• _Work item_: Keeping every line intact, print the records that follow.

Saved data entries
[Start of Attachment]

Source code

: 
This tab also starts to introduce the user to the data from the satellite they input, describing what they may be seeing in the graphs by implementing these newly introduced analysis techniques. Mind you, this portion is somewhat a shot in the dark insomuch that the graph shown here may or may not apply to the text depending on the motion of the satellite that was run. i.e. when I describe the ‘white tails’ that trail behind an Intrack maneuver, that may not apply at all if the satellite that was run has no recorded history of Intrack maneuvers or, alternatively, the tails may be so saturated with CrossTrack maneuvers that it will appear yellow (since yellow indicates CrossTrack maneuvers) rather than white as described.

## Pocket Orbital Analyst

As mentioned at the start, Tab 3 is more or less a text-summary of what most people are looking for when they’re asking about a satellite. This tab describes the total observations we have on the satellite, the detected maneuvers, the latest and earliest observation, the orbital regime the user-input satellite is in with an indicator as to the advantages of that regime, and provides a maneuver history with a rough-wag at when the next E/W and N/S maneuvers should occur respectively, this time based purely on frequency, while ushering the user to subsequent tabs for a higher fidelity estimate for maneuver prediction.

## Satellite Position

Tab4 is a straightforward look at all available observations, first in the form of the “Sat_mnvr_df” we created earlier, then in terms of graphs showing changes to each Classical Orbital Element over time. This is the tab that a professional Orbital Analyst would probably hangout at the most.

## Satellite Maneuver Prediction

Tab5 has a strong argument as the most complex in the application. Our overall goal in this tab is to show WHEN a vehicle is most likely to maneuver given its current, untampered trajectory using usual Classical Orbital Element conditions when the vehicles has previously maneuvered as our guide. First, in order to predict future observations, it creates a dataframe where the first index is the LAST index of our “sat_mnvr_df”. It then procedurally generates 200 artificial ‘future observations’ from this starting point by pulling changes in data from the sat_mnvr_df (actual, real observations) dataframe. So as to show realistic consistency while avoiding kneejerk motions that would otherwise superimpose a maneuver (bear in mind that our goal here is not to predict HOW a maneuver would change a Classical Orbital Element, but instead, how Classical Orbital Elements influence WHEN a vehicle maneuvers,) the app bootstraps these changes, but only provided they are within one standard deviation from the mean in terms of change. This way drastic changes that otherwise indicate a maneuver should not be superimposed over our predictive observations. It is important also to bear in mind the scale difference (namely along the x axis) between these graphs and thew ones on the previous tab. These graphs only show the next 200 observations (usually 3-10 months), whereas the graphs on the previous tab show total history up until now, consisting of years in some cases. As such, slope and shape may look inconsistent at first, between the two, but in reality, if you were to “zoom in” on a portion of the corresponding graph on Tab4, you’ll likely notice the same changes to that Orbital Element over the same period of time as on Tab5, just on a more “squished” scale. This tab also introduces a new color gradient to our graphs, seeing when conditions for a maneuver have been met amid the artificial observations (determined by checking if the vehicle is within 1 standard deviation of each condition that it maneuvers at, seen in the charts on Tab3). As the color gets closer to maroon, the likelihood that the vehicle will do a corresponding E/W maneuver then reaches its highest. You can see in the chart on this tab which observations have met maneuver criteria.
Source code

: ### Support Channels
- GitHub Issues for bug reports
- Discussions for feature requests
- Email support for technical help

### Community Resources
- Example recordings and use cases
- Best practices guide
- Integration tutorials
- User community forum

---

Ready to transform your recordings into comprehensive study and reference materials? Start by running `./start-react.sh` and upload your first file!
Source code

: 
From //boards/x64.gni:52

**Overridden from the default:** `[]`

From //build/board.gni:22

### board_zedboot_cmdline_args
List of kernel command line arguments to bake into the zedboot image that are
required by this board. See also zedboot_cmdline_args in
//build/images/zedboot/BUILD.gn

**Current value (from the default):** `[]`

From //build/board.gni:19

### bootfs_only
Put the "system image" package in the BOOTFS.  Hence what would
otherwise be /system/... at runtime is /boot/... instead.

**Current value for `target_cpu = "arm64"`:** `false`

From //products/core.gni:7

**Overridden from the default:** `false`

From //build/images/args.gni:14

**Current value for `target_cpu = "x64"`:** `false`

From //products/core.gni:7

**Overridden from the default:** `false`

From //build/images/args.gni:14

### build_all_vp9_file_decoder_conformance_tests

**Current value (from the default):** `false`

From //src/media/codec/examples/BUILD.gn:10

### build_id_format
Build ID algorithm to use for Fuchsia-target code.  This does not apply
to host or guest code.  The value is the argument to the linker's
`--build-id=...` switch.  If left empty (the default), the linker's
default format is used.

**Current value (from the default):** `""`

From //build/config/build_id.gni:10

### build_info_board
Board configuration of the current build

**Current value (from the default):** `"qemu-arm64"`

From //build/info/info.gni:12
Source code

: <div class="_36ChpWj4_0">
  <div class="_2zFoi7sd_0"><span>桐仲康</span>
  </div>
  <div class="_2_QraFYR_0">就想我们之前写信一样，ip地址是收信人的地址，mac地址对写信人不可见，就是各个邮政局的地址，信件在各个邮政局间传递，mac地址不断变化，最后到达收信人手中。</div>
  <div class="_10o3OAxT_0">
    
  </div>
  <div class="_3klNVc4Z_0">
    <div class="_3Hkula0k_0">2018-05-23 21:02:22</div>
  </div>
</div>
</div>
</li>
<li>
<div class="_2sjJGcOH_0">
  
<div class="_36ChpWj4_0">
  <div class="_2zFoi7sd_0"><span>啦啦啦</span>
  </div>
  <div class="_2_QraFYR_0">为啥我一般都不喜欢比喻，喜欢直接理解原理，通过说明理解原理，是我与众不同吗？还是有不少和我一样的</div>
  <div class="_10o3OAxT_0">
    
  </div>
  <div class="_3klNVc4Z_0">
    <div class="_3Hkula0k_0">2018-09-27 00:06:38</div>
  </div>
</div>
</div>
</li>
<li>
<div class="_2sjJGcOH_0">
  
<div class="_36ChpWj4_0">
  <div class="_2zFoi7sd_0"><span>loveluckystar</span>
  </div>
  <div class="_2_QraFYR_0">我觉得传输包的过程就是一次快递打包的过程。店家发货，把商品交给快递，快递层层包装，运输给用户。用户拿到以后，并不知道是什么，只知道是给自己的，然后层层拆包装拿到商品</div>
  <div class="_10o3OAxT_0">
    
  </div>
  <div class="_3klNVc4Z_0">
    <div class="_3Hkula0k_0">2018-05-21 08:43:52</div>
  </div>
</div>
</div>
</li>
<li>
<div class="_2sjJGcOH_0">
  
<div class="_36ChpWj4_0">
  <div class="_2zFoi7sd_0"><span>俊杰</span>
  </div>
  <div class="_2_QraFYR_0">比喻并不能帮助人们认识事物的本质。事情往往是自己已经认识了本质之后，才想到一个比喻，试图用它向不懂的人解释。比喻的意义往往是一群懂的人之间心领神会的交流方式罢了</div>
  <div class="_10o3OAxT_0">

[End of Attachment]

• _Response for this exercise_:
Source code

: 
This tab also starts to introduce the user to the data from the satellite they input, describing what they may be seeing in the graphs by implementing these newly introduced analysis techniques. Mind you, this portion is somewhat a shot in the dark insomuch that the graph shown here may or may not apply to the text depending on the motion of the satellite that was run. i.e. when I describe the ‘white tails’ that trail behind an Intrack maneuver, that may not apply at all if the satellite that was run has no recorded history of Intrack maneuvers or, alternatively, the tails may be so saturated with CrossTrack maneuvers that it will appear yellow (since yellow indicates CrossTrack maneuvers) rather than white as described.

## Pocket Orbital Analyst

As mentioned at the start, Tab 3 is more or less a text-summary of what most people are looking for when they’re asking about a satellite. This tab describes the total observations we have on the satellite, the detected maneuvers, the latest and earliest observation, the orbital regime the user-input satellite is in with an indicator as to the advantages of that regime, and provides a maneuver history with a rough-wag at when the next E/W and N/S maneuvers should occur respectively, this time based purely on frequency, while ushering the user to subsequent tabs for a higher fidelity estimate for maneuver prediction.

## Satellite Position

Tab4 is a straightforward look at all available observations, first in the form of the “Sat_mnvr_df” we created earlier, then in terms of graphs showing changes to each Classical Orbital Element over time. This is the tab that a professional Orbital Analyst would probably hangout at the most.

## Satellite Maneuver Prediction

Tab5 has a strong argument as the most complex in the application. Our overall goal in this tab is to show WHEN a vehicle is most likely to maneuver given its current, untampered trajectory using usual Classical Orbital Element conditions when the vehicles has previously maneuvered as our guide. First, in order to predict future observations, it creates a dataframe where the first index is the LAST index of our “sat_mnvr_df”. It then procedurally generates 200 artificial ‘future observations’ from this starting point by pulling changes in data from the sat_mnvr_df (actual, real observations) dataframe. So as to show realistic consistency while avoiding kneejerk motions that would otherwise superimpose a maneuver (bear in mind that our goal here is not to predict HOW a maneuver would change a Classical Orbital Element, but instead, how Classical Orbital Elements influence WHEN a vehicle maneuvers,) the app bootstraps these changes, but only provided they are within one standard deviation from the mean in terms of change. This way drastic changes that otherwise indicate a maneuver should not be superimposed over our predictive observations. It is important also to bear in mind the scale difference (namely along the x axis) between these graphs and thew ones on the previous tab. These graphs only show the next 200 observations (usually 3-10 months), whereas the graphs on the previous tab show total history up until now, consisting of years in some cases. As such, slope and shape may look inconsistent at first, between the two, but in reality, if you were to “zoom in” on a portion of the corresponding graph on Tab4, you’ll likely notice the same changes to that Orbital Element over the same period of time as on Tab5, just on a more “squished” scale. This tab also introduces a new color gradient to our graphs, seeing when conditions for a maneuver have been met amid the artificial observations (determined by checking if the vehicle is within 1 standard deviation of each condition that it maneuvers at, seen in the charts on Tab3). As the color gets closer to maroon, the likelihood that the vehicle will do a corresponding E/W maneuver then reaches its highest. You can see in the chart on this tab which observations have met maneuver criteria.
Source code

: ### Support Channels
- GitHub Issues for bug reports
- Discussions for feature requests
- Email support for technical help

### Community Resources
- Example recordings and use cases
- Best practices guide
- Integration tutorials
- User community forum

---

Ready to transform your recordings into comprehensive study and reference materials? Start by running `./start-react.sh` and upload your first file!
Source code

: 
From //boards/x64.gni:52

**Overridden from the default:** `[]`

From //build/board.gni:22

### board_zedboot_cmdline_args
List of kernel command line arguments to bake into the zedboot image that are
required by this board. See also zedboot_cmdline_args in
//build/images/zedboot/BUILD.gn

**Current value (from the default):** `[]`

From //build/board.gni:19

### bootfs_only
Put the "system image" package in the BOOTFS.  Hence what would
otherwise be /system/... at runtime is /boot/... instead.

**Current value for `target_cpu = "arm64"`:** `false`

From //products/core.gni:7

**Overridden from the default:** `false`

From //build/images/args.gni:14

**Current value for `target_cpu = "x64"`:** `false`

From //products/core.gni:7

**Overridden from the default:** `false`

From //build/images/args.gni:14

### build_all_vp9_file_decoder_conformance_tests

**Current value (from the default):** `false`

From //src/media/codec/examples/BUILD.gn:10

### build_id_format
Build ID algorithm to use for Fuchsia-target code.  This does not apply
to host or guest code.  The value is the argument to the linker's
`--build-id=...` switch.  If left empty (the default), the linker's
default format is used.

**Current value (from the default):** `""`

From //build/config/build_id.gni:10

### build_info_board
Board configuration of the current build

**Current value (from the default):** `"qemu-arm64"`

From //build/info/info.gni:12
Source code

: <div class="_36ChpWj4_0">
  <div class="_2zFoi7sd_0"><span>桐仲康</span>
  </div>
  <div class="_2_QraFYR_0">就想我们之前写信一样，ip地址是收信人的地址，mac地址对写信人不可见，就是各个邮政局的地址，信件在各个邮政局间传递，mac地址不断变化，最后到达收信人手中。</div>
  <div class="_10o3OAxT_0">
    
  </div>
  <div class="_3klNVc4Z_0">
    <div class="_3Hkula0k_0">2018-05-23 21:02:22</div>
  </div>
</div>
</div>
</li>
<li>
<div class="_2sjJGcOH_0">
  
<div class="_36ChpWj4_0">
  <div class="_2zFoi7sd_0"><span>啦啦啦</span>
  </div>
  <div class="_2_QraFYR_0">为啥我一般都不喜欢比喻，喜欢直接理解原理，通过说明理解原理，是我与众不同吗？还是有不少和我一样的</div>
  <div class="_10o3OAxT_0">
    
  </div>
  <div class="_3klNVc4Z_0">
    <div class="_3Hkula0k_0">2018-09-27 00:06:38</div>
  </div>
</div>
</div>
</li>
<li>
<div class="_2sjJGcOH_0">
  
<div class="_36ChpWj4_0">
  <div class="_2zFoi7sd_0"><span>loveluckystar</span>
  </div>
  <div class="_2_QraFYR_0">我觉得传输包的过程就是一次快递打包的过程。店家发货，把商品交给快递，快递层层包装，运输给用户。用户拿到以后，并不知道是什么，只知道是给自己的，然后层层拆包装拿到商品</div>
  <div class="_10o3OAxT_0">
    
  </div>
  <div class="_3klNVc4Z_0">
    <div class="_3Hkula0k_0">2018-05-21 08:43:52</div>
  </div>
</div>
</div>
</li>
<li>
<div class="_2sjJGcOH_0">
  
<div class="_36ChpWj4_0">
  <div class="_2zFoi7sd_0"><span>俊杰</span>
  </div>
  <div class="_2_QraFYR_0">比喻并不能帮助人们认识事物的本质。事情往往是自己已经认识了本质之后，才想到一个比喻，试图用它向不懂的人解释。比喻的意义往往是一群懂的人之间心领神会的交流方式罢了</div>
  <div class="_10o3OAxT_0">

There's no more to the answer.